Evaluating the Diversity and Quality of LLM Generated Content

Published: 06 Mar 2025, Last Modified: 19 Apr 2025DL4C @ ICLR 2025EveryoneRevisionsBibTeXCC BY 4.0
Track: long paper (up to 9 pages)
Keywords: Diversity, Evaluation, Program Semantics, Generation, RLHF, LLMs, Program Synthesis
TL;DR: We use program execution as a principled way to measure the diversity of generated content (not just superficial form).

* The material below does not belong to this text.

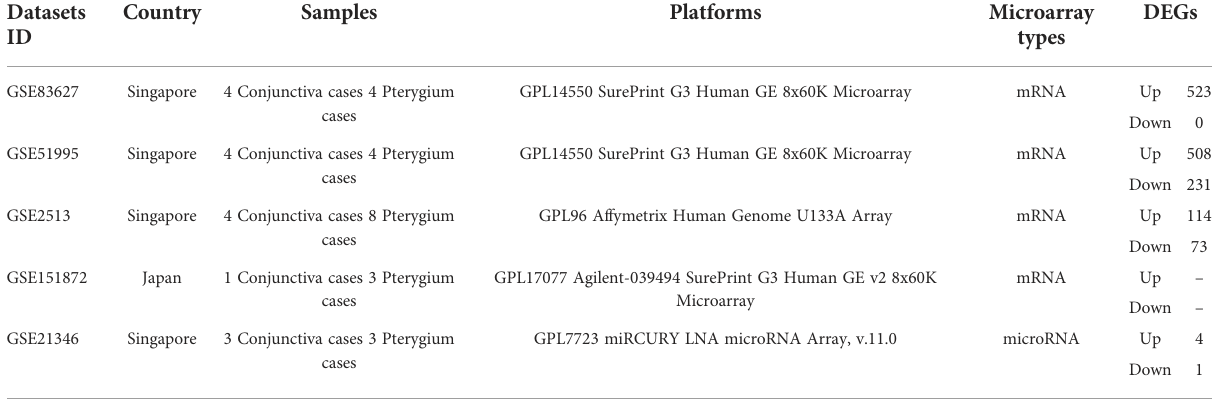
TABLE 2 The descriptions of GEO datasets used to perform subsequent analyses.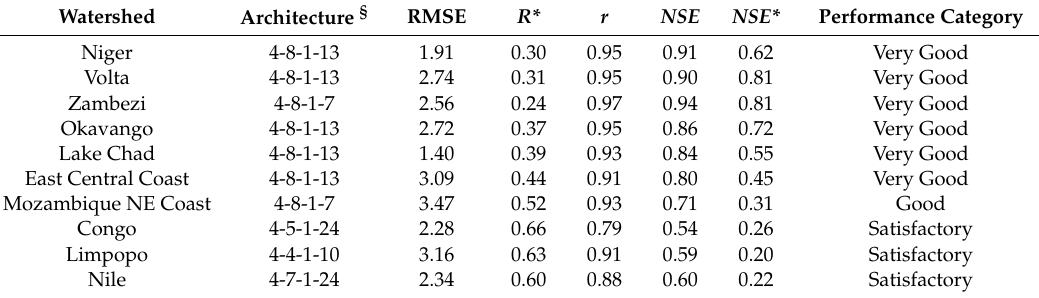
Table 1. Nonlinear autoregressive with exogenous input (NARX) configurations along with simulations performance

Abstract: Recent work suggests that preference-tuning techniques—including Reinforcement Learning from Human Preferences (RLHF) methods like PPO and GRPO, as well as alternatives like DPO—reduce diversity, creating a dilemma given that such models are widely deployed in applications requiring diverse outputs. To address this, we introduce a framework for measuring effective semantic diversity—diversity among outputs that meet quality thresholds—which better reflects the practical utility of large language models (LLMs). Using open-ended tasks that require no human intervention, we find counterintuitive results: although preference-tuned models—especially those trained via RL—exhibit reduced lexical and syntactic diversity, they produce greater effective semantic diversity than SFT or base models, not from increasing diversity among high-quality outputs, but from generating more high-quality outputs overall. We discover that preference tuning reduces syntactic diversity while preserving semantic diversity—revealing a distinction between diversity in form and diversity in content that traditional metrics often overlook. Our analysis further shows that smaller models are consistently more parameter-efficient at generating unique content within a fixed sampling budget, offering insights into the relationship between model scaling and diversity. These findings have important implications for applications that require diverse yet high-quality outputs, from creative assistance to synthetic data generation.
Anonymization: This submission has been anonymized for double-blind review via the removal of identifying information such as names, affiliations, and identifying URLs.